Hands and feet of Jesus no longer means being humble and serving Him by serving kids, it no longer means having a servants heart and loving kids so that they’ll, in turn, see Jesus. It doesn’t mean that you are considering it a joy to do this work. It becomes an issue of pride. It equates me with the Lord of all creation. I put myself on a pedestal because I cleaned up a campers pee. I was not humbled by it; I gave myself credit for it. I patted myself on the back for it and expected others to do the same. When in reality, (figurative reality that is) that’s what all service should be. Whether I’m doing something “beneath me” like cleaning up pee or doing something beautiful, like carrying someone confined to a wheel chair on my back in the pool or at crud wars. It’s all so that kids see HIS glory. And it doesn’t matter who does it, or how bad it smells, or that you get in trouble for not wearing gloves when you do it. The point is that you do it. And it’s a joy. It’s a joy to be chosen by the creator of the universe to be His ambassador. To represent Him here on this earth. 
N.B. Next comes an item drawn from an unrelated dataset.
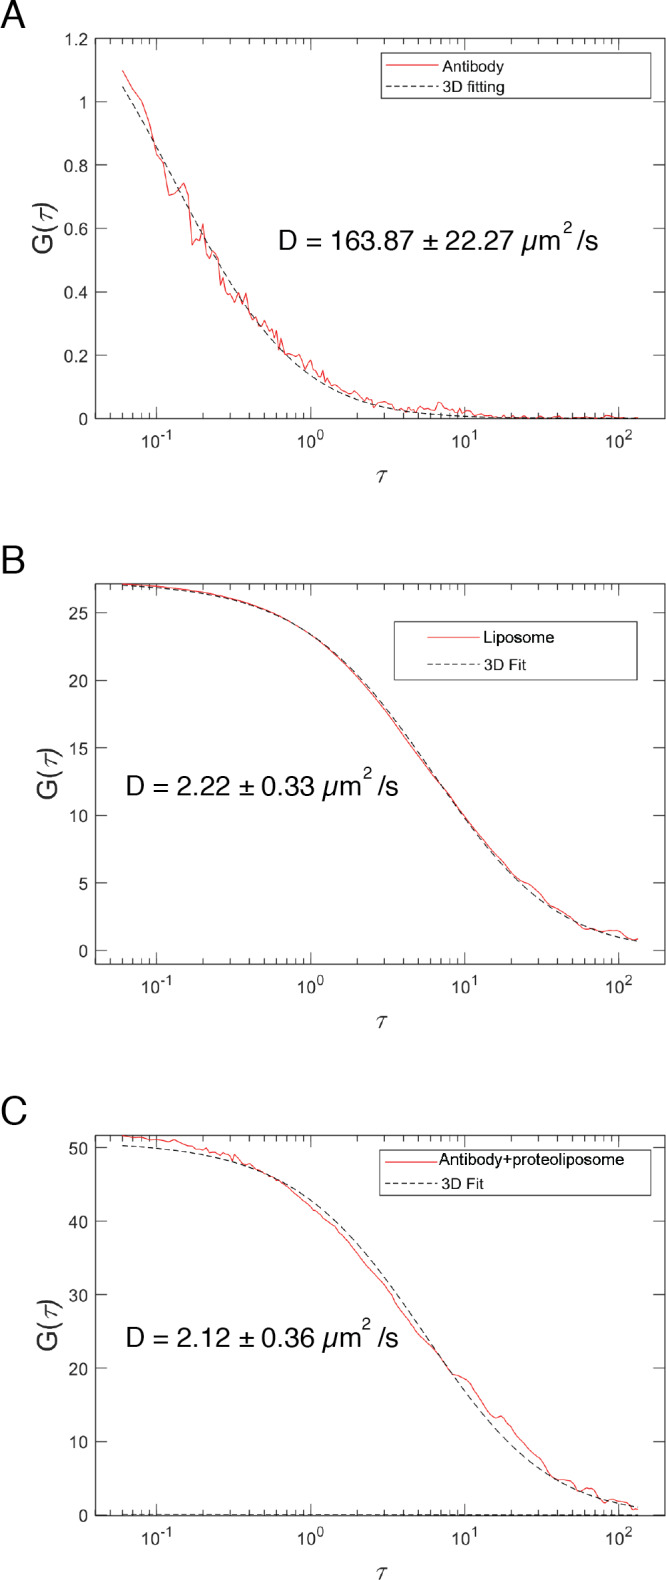
FCS.Fluorescence autocorrelation profiles of TexasRed labeled anti-His antibody in the presence of unlabeled liposomes (A), and TexasRed-PE-labeled liposomes (B), showing diffusion coefficients of unbound antibody versus liposomes. FCS profile of reconstituted l-Opa1 (detected with a TexasRed labeled antibody) (C) is similar to that of dye-labeled liposomes (B), indicating successful reconstitution of Opa1.Figure 2—figure supplement 5—source data 1.FCS.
Real talk: Jesus would’ve cleaned up pee and then some. Jesus would’ve traded pants with this kid, so he didn’t have to walk around in his shame and embarrassment the rest of the day. Jesus would have told everyone that He was the one to pee in the swing. The kid would’ve gotten off scoff free. The beautiful thing? That’s exactly what He’s done for each of us. He has taken my soiled rags and exchanged them with His fine linens. He has not only covered my shame and embarrassment but removed it from me and taken it as His own. And He doesn’t care that I cleaned up pee. He cares that I love Him. and He cares that I love Him enough to want others to love Him. and it doesn’t matter what that looks like, it just matters that it is.
What did North Bay teach me?
Community.
Humility.
Service.
Love.

Maybe it wasn’t everything I expected it to be, but I’m so glad it wasn’t. I’m happy that I have friends whose absence makes my heart ache. I’m happy that I can look back at those fifteen days and see beauty. Not boyfriends, or crushes, or enemies, or a complete transformation in my life. But I see best friends, and redemption, and blessed conversation, and service, and I see God chipping away at my inadequacies. Inadequacies that might not be as big as they used to be, but are still there, and are still a stumbling block to me every day. But more than that, I see a God that hasn’t given up on my sinful, unreliable, ungrateful, prideful self. And there is so much grace in that.